--- Begin ---

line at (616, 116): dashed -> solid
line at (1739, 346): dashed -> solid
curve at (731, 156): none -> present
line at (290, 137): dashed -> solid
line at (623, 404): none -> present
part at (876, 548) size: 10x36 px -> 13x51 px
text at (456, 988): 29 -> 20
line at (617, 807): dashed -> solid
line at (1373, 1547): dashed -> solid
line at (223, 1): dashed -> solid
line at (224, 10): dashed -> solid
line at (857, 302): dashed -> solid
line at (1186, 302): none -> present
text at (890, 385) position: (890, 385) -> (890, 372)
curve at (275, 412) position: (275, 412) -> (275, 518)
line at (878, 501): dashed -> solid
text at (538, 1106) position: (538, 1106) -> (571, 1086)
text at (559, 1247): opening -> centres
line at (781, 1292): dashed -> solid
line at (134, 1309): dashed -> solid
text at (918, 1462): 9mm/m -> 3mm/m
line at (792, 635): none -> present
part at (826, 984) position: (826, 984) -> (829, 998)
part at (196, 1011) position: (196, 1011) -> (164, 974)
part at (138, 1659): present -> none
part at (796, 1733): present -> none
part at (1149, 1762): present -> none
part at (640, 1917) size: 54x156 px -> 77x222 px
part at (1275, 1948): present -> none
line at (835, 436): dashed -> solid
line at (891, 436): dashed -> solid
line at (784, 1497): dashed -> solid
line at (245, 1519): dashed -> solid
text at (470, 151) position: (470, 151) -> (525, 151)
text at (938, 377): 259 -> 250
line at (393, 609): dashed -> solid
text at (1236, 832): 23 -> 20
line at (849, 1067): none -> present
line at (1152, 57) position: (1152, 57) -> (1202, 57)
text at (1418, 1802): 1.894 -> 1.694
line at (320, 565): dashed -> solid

--- End ---

Given instruction
Reproduce all of the rows above character for character, in the same order.

Final answer
line at (616, 116): dashed -> solid
line at (1739, 346): dashed -> solid
curve at (731, 156): none -> present
line at (290, 137): dashed -> solid
line at (623, 404): none -> present
part at (876, 548) size: 10x36 px -> 13x51 px
text at (456, 988): 29 -> 20
line at (617, 807): dashed -> solid
line at (1373, 1547): dashed -> solid
line at (223, 1): dashed -> solid
line at (224, 10): dashed -> solid
line at (857, 302): dashed -> solid
line at (1186, 302): none -> present
text at (890, 385) position: (890, 385) -> (890, 372)
curve at (275, 412) position: (275, 412) -> (275, 518)
line at (878, 501): dashed -> solid
text at (538, 1106) position: (538, 1106) -> (571, 1086)
text at (559, 1247): opening -> centres
line at (781, 1292): dashed -> solid
line at (134, 1309): dashed -> solid
text at (918, 1462): 9mm/m -> 3mm/m
line at (792, 635): none -> present
part at (826, 984) position: (826, 984) -> (829, 998)
part at (196, 1011) position: (196, 1011) -> (164, 974)
part at (138, 1659): present -> none
part at (796, 1733): present -> none
part at (1149, 1762): present -> none
part at (640, 1917) size: 54x156 px -> 77x222 px
part at (1275, 1948): present -> none
line at (835, 436): dashed -> solid
line at (891, 436): dashed -> solid
line at (784, 1497): dashed -> solid
line at (245, 1519): dashed -> solid
text at (470, 151) position: (470, 151) -> (525, 151)
text at (938, 377): 259 -> 250
line at (393, 609): dashed -> solid
text at (1236, 832): 23 -> 20
line at (849, 1067): none -> present
line at (1152, 57) position: (1152, 57) -> (1202, 57)
text at (1418, 1802): 1.894 -> 1.694
line at (320, 565): dashed -> solid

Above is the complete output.